This article picks up the discussion of my recently-published article “Shrewd as Snakes: The Christian and the Psychopath.” In this article, I will begin with two intriguing quotes from John Henry Browne, the attorney who defended notorious serial killer and clinical psychopath Ted Bundy:
“Ted was the only person in my forty years of being a lawyer that I would say that he was absolutely born evil. This is really the only person, after representing thousands of clients in forty years, that would say that about.”
“I didn’t want to believe people were born evil, but I came to the conclusion that Ted was…. He had this energy about him that was clearly deceptive, very sociopathic.”
Two things intrigue me about Mr. Browne’s observations.

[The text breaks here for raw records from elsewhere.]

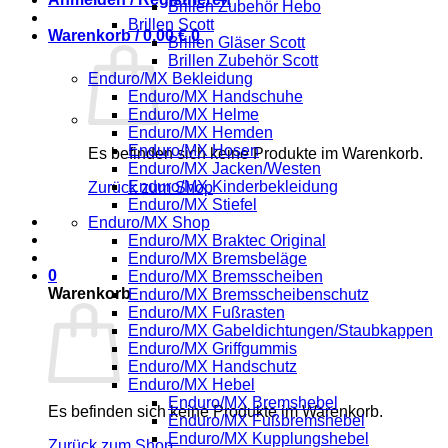
Brillen Zubehör Hebo
Brillen Scott
Warenkorb /
0,00
€
0
Brillen Gläser Scott
Brillen Zubehör Scott
Enduro/MX Bekleidung
Enduro/MX Handschuhe
Enduro/MX Helme
Enduro/MX Hemden
Enduro/MX Hosen
Es befinden sich keine Produkte im Warenkorb.
Enduro/MX Jacken/Westen
Enduro/MX Kinderbekleidung
Zurück zum Shop
Enduro/MX Stiefel
Enduro/MX Shop
Enduro/MX Braktec Original
Enduro/MX Bremsbeläge
0
Enduro/MX Bremsscheiben
Warenkorb
Enduro/MX Bremsscheibenschutz
Enduro/MX Fußrasten
Enduro/MX Gabeldichtungen/Staubkappen
Enduro/MX Griffgummis
Enduro/MX Handschutz
Enduro/MX Hebel
Enduro/MX Bremshebel
Es befinden sich keine Produkte im Warenkorb.
Enduro/MX Fußbremshebel
Enduro/MX Kupplungshebel
Zurück zum Shop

First, Browne skirts the oft-blurred distinction between immorality and amorality. Was Bundy immoral and thus, “born evil”? Or was he amoral in the sense of being wholly unable himself to grasp moral value and obligation? And if the latter, should we speak of him in the categories of good/evil at all? Or should we instead think of his actions in terms of the amoral categories we reserve for non-human predators? It makes no sense to project a moral agent in the blank stare of the grizzly or great white shark right before they strike. Is the psychopath like this?

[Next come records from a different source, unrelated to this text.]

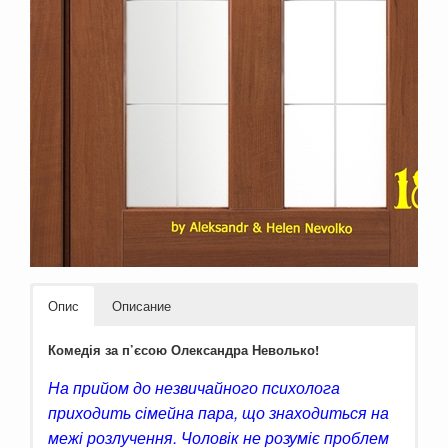
Опис
Описание
Комедія за п’єсою Олександра Неволько!
На прийом до незвичайного психолога
приходить сімейна пара, що знаходиться на
межі розлучення. Чоловік не розуміє проблем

Second, Browne clearly sees Bundy’s personality disorder as something beyond his ability to control. Whether he was born evil or amoral, his lack of moral goodness seems innate and beyond his capacity to change.
What do you think? Should we describe the psychopath in terms of good and evil? Or do they possess an amoral character which altogether defies standard moral categorization? And what does this do for their moral culpability?